Work item =>
An exact copy of every record below is required, with the pictures left out.

(Saved data entries)
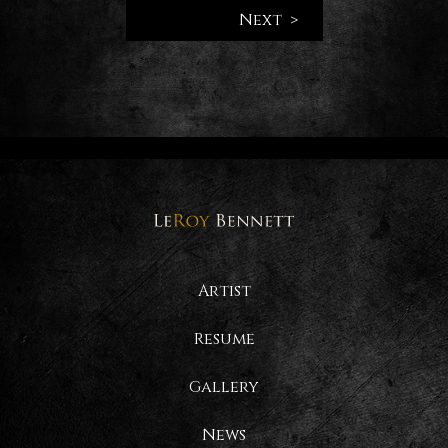
Next >
Artist
Resume
Gallery
News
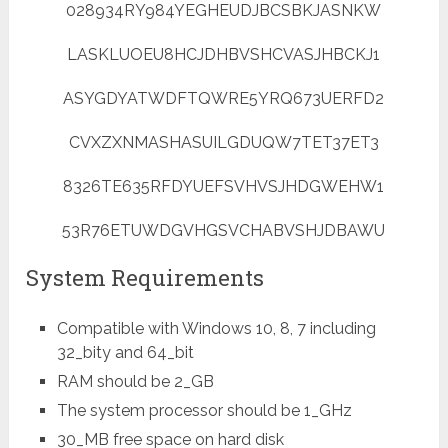
028934RY984YEGHEUDJBCSBKJASNKW
LASKLUOEU8HCJDHBVSHCVASJHBCKJ1
ASYGDYATWDFTQWRE5YRQ673UERFD2
CVXZXNMASHASUILGDUQW7TET37ET3
8326TE635RFDYUEFSVHVSJHDGWEHW1
53R76ETUWDGVHGSVCHABVSHJDBAWU
System Requirements
Compatible with Windows 10, 8, 7 including
32_bity and 64_bit
RAM should be 2_GB
The system processor should be 1_GHz
30_MB free space on hard disk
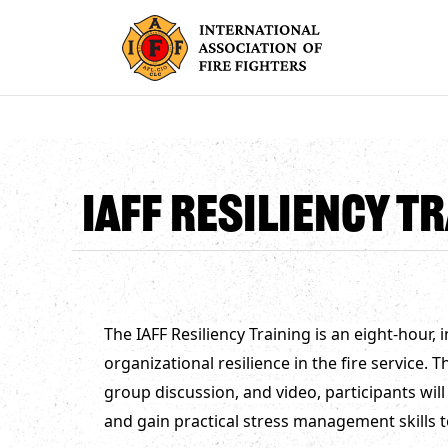
IAFF Resiliency Tr
The IAFF Resiliency Training is an eight-hour,
organizational resilience in the fire service.
group discussion, and video, participants will
and gain practical stress management skills t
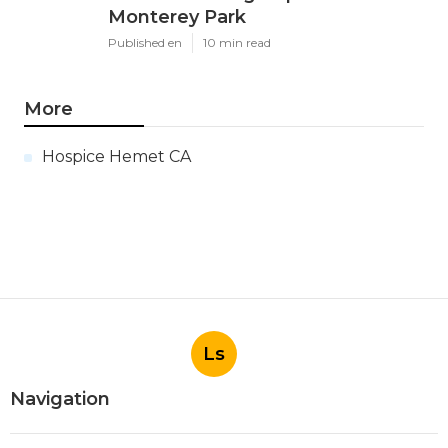
Monterey Park
Published en
10 min read
More
Hospice Hemet CA
Ls
Navigation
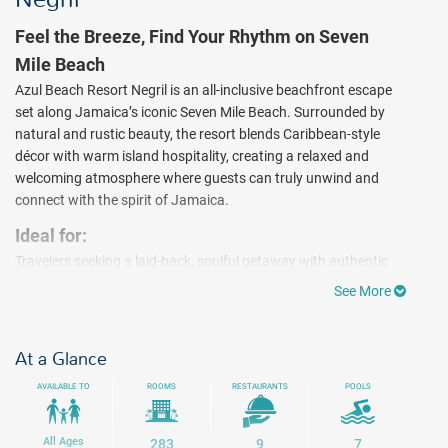
Feel the Breeze, Find Your Rhythm on Seven
Mile Beach
Azul Beach Resort Negril is an all-inclusive beachfront escape
set along Jamaica’s iconic Seven Mile Beach. Surrounded by
natural and rustic beauty, the resort blends Caribbean-style
décor with warm island hospitality, creating a relaxed and
welcoming atmosphere where guests can truly unwind and
connect with the spirit of Jamaica.
Ideal for:
Travelers seeking a laid-back, soulful getaway with authentic
Jamaican vibes. Spend your days enjoying seven swimming
See More
pools, beachside activities, non-motorized water sports, and a
variety of land experiences. Whether it’s soaking up the sun,
exploring the island’s natural beauty, or discovering local
At a Glance
culture, every moment invites you to slow down and embrace
AVAILABLE TO
ROOMS
RESTAURANTS
POOLS
the rhythm of the Caribbean. Negril is also known as one of
Jamaica’s most popular spots for scuba diving ($). As the sun
sets, enjoy live music and easygoing entertainment before
All Ages
283
9
7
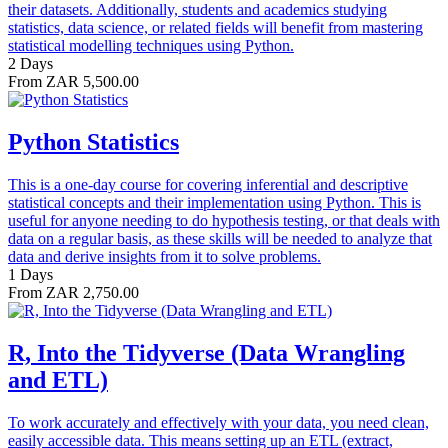
their datasets. Additionally, students and academics studying
statistics, data science, or related fields will benefit from mastering
statistical modelling techniques using Python.
2 Days
From ZAR 5,500.00
Python Statistics
This is a one-day course for covering inferential and descriptive
statistical concepts and their implementation using Python. This is
useful for anyone needing to do hypothesis testing, or that deals with
data on a regular basis, as these skills will be needed to analyze that
data and derive insights from it to solve problems.
1 Days
From ZAR 2,750.00
R, Into the Tidyverse (Data Wrangling
and ETL)
To work accurately and effectively with your data, you need clean,
easily accessible data. This means setting up an ETL (extract,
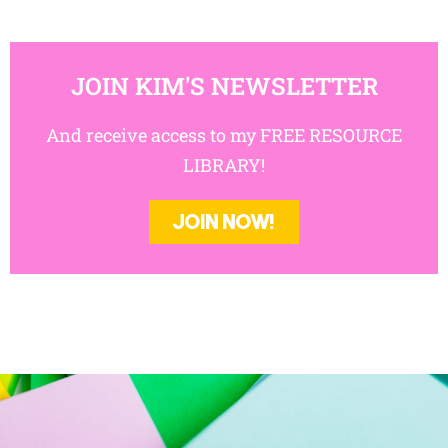
JOIN KIM'S NEWSLETTER
And receive access to my FREE RESOURCE
LIBRARY!
JOIN NOW!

Task solution =>
Next >
Artist
Resume
Gallery
News
028934RY984YEGHEUDJBCSBKJASNKW
LASKLUOEU8HCJDHBVSHCVASJHBCKJ1
ASYGDYATWDFTQWRE5YRQ673UERFD2
CVXZXNMASHASUILGDUQW7TET37ET3
8326TE635RFDYUEFSVHVSJHDGWEHW1
53R76ETUWDGVHGSVCHABVSHJDBAWU
System Requirements
Compatible with Windows 10, 8, 7 including
32_bity and 64_bit
RAM should be 2_GB
The system processor should be 1_GHz
30_MB free space on hard disk
IAFF Resiliency Tr
The IAFF Resiliency Training is an eight-hour,
organizational resilience in the fire service.
group discussion, and video, participants will
and gain practical stress management skills t
Monterey Park
Published en
10 min read
More
Hospice Hemet CA
Ls
Navigation
Feel the Breeze, Find Your Rhythm on Seven
Mile Beach
Azul Beach Resort Negril is an all-inclusive beachfront escape
set along Jamaica’s iconic Seven Mile Beach. Surrounded by
natural and rustic beauty, the resort blends Caribbean-style
décor with warm island hospitality, creating a relaxed and
welcoming atmosphere where guests can truly unwind and
connect with the spirit of Jamaica.
Ideal for:
Travelers seeking a laid-back, soulful getaway with authentic
Jamaican vibes. Spend your days enjoying seven swimming
See More
pools, beachside activities, non-motorized water sports, and a
variety of land experiences. Whether it’s soaking up the sun,
exploring the island’s natural beauty, or discovering local
At a Glance
culture, every moment invites you to slow down and embrace
AVAILABLE TO
ROOMS
RESTAURANTS
POOLS
the rhythm of the Caribbean. Negril is also known as one of
Jamaica’s most popular spots for scuba diving ($). As the sun
sets, enjoy live music and easygoing entertainment before
All Ages
283
9
7
their datasets. Additionally, students and academics studying
statistics, data science, or related fields will benefit from mastering
statistical modelling techniques using Python.
2 Days
From ZAR 5,500.00
Python Statistics
This is a one-day course for covering inferential and descriptive
statistical concepts and their implementation using Python. This is
useful for anyone needing to do hypothesis testing, or that deals with
data on a regular basis, as these skills will be needed to analyze that
data and derive insights from it to solve problems.
1 Days
From ZAR 2,750.00
R, Into the Tidyverse (Data Wrangling
and ETL)
To work accurately and effectively with your data, you need clean,
easily accessible data. This means setting up an ETL (extract,
JOIN KIM'S NEWSLETTER
And receive access to my FREE RESOURCE
LIBRARY!
JOIN NOW!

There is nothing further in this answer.